▸ **Work order**: Each line of the records that holds "graines" should be shown in full.

Records from a collection:
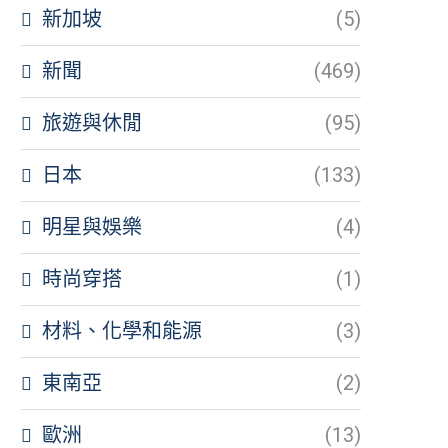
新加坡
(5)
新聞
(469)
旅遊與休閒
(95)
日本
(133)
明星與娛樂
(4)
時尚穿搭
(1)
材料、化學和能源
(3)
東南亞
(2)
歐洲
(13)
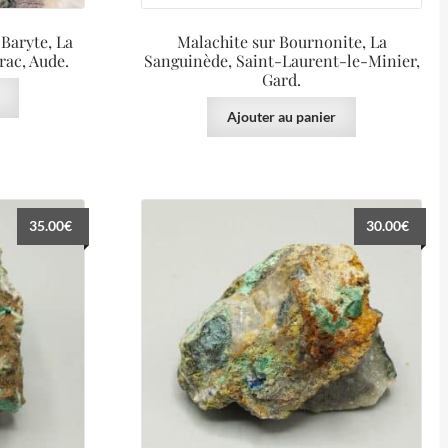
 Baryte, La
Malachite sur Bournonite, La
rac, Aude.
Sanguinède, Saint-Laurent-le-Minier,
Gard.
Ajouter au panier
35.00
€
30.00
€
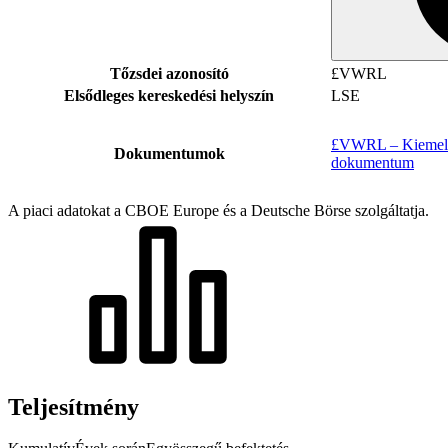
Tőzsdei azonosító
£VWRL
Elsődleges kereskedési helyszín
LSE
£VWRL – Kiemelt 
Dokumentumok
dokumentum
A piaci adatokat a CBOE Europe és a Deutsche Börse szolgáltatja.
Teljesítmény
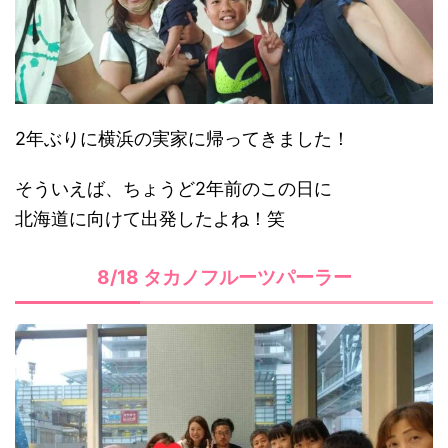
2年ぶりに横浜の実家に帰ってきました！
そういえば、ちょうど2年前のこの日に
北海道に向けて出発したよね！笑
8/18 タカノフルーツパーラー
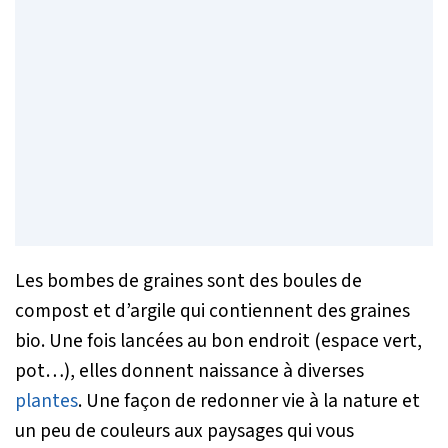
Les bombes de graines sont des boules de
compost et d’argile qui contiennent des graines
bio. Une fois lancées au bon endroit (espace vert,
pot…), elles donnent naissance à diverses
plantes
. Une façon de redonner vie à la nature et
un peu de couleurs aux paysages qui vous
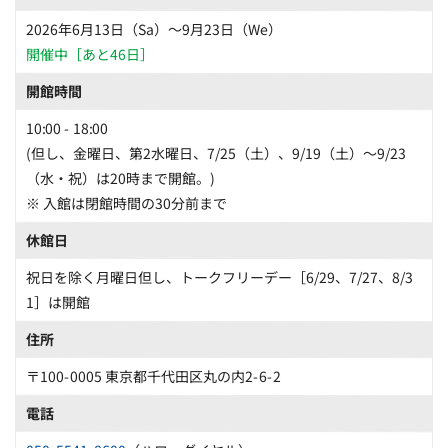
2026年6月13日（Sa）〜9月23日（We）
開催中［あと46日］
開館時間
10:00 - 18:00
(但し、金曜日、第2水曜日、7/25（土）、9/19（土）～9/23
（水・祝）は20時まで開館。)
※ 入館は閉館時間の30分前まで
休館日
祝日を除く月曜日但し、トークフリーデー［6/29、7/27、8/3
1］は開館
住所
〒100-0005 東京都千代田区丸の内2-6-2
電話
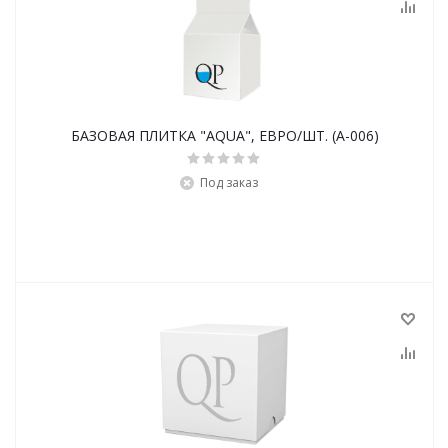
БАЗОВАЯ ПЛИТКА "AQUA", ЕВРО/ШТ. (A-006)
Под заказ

▸ **Answer area**:
Les bombes de graines sont des boules de
compost et d’argile qui contiennent des graines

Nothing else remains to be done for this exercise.